A recente visão estratégica que o Prof. António Costa Silva elaborou enquadra as opções e prioridades para a recuperação económica de Portugal dos efeitos económicos adversos causados pela atual pandemia, assentando em alguns vetores estratégicos de inegável importância futura que serão catalisadores claros no combate às alterações climáticas. Destaco:

  • Descarbonização da economia, dando continuidade à aposta nas renováveis e ao reforço e digitalização da rede elétrica;
  • Transição para uma economia circular, com especial ênfase na gestão do tratamento de águas e resíduos, sendo que a emergência de uma estratégia nacional para o biogás assume um caráter fundamental;
  • Aposta nos clusters de renováveis e hidrogénio, como promotores de cross-fertilization e inovação;
  • Ambição para a mobilidade sustentável, por via da eletrificação dos transportes – rodoviários e ferroviários -, assim como soluções de light-rail, como novas formas de transporte público em detrimento do transporte

Encontrados os desígnios estratégicos para o desenvolvimento do setor da energia na próxima década, creio ser fundamental que este plano assente na emergência de uma política de reindustrialização à escala da União Europeia e, muito particularmente, do nosso país. De facto, o impacto da pandemia faz-se sentir ao nível das cadeias de abastecimento localizadas que alargam os prazos de entrega de componentes críticos à produção de bens de valor acrescentado e tecnológico.

Se o paradigma da emergência da China como fábrica do mundo em anos recentes foi sendo dominante, a Covid-19 expôs o problema da extrema dependência de um só polo de produção industrial, que importa agora equilibrar no pós-pandemia. Creio, por isso, que a reindustrialização da Europa pode ser a grande oportunidade para a verdadeira industrialização de Portugal.

Devemos ser capazes de aproveitar os movimentos de reshoring das grandes indústrias Europeias e fazer valer a nossas vantagens competitivas naturais e desenvolver vantagens competitivas diferenciadoras à escala europeia, posicionando, assim, Portugal para captar e desenvolver investimento ao nível da indústria de manufatura de valor acrescentado. O aumento do valor acrescentado das nossas cadeias produtivas estará, no meu ponto de vista, intrinsecamente ligado aos elementos referidos anteriormente: economia circular, energia limpa e digitalização.

Para que tal aconteça, o plano de desenvolvimento da indústria nacional deve endereçar não só os seus problemas estruturais de competitividade, mas também a criação de condições de melhoria da atratividade para a captação, não só de Investimento Direto Estrangeiro, mas também de investimento privado nacional (neste particular, o Banco de Fomento poderá vir a desempenhar um papel chave).

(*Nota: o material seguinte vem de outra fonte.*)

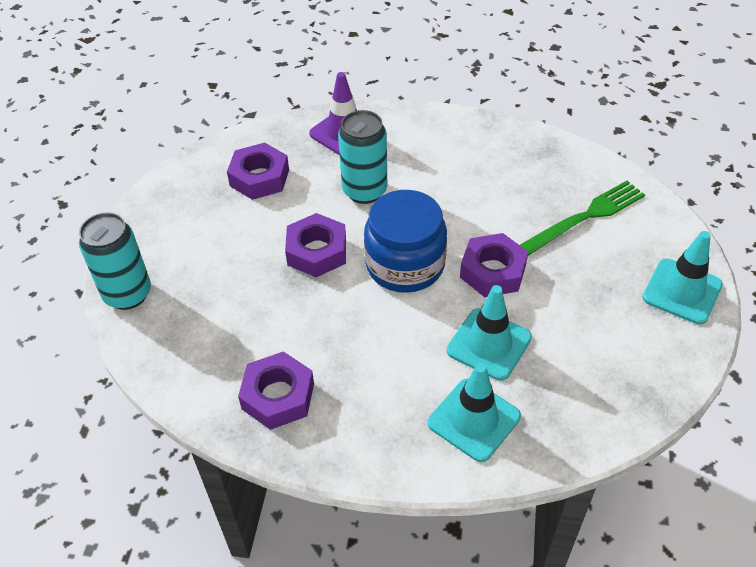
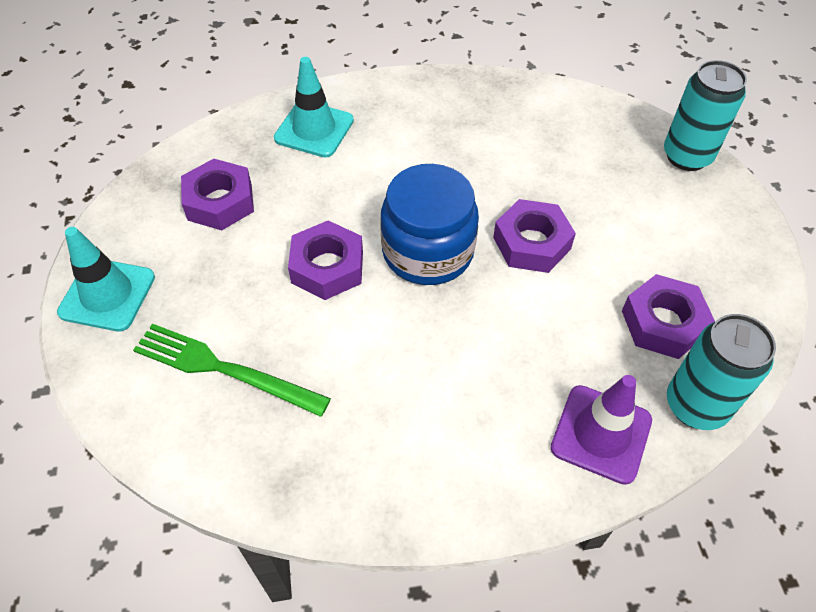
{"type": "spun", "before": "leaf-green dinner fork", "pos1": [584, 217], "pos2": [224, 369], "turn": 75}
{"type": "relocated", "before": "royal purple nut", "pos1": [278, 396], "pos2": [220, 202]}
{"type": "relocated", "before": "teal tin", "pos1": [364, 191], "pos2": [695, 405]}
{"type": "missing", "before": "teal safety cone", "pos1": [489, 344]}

É fundamental criar condições para que as empresas portuguesas se possam desenvolver em ambientes de coopetição, cooperando e competindo em simultâneo, única forma de se desenvolver em verdadeiros ecossistemas, seguindo as práticas de outros países europeus que vão afirmando a sua pegada exportadora mundo fora.

Uma relação simbiótica entre o tecido industrial e as Universidades é também nuclear na reindustrialização do país.

Em primeiro lugar, porque a transformação do tecido industrial nacional exige competências e conhecimentos, de cariz técnico e tecnológico, sempre em evolução, competindo às Universidades a antecipação das tendências e a formação de base do capital humano essencial à sustentabilidade de uma indústria de maior valor acrescentado.

Em segundo lugar, porque o desenvolvimento de produtos e sistemas de maior sofisticação e complexidade requer um investimento significativo em I&D, que beneficiaria da existência de clusters de inovação e desenvolvimento a trabalhar de forma articulada, em conjunto e para diferentes indústrias e empresas.

Revestem-se igualmente de criticidade para o sucesso de um plano de reindustrialização nacional, i) a proteção da propriedade intelectual e industrial, ii) o reskilling da força laboral e iii) a redução e estabilização dos custos de contexto.

Num quadro onde Portugal terá acesso ao maior pacote financeiro da União Europeia de sempre, as oportunidades são únicas e os caminhos promissores. Saibamos nós como País e como Sociedade estar à altura do desafio, liderando por exemplo, e agarrando esta oportunidade de transformar e afirmar Portugal numa referência à escala europeia e global.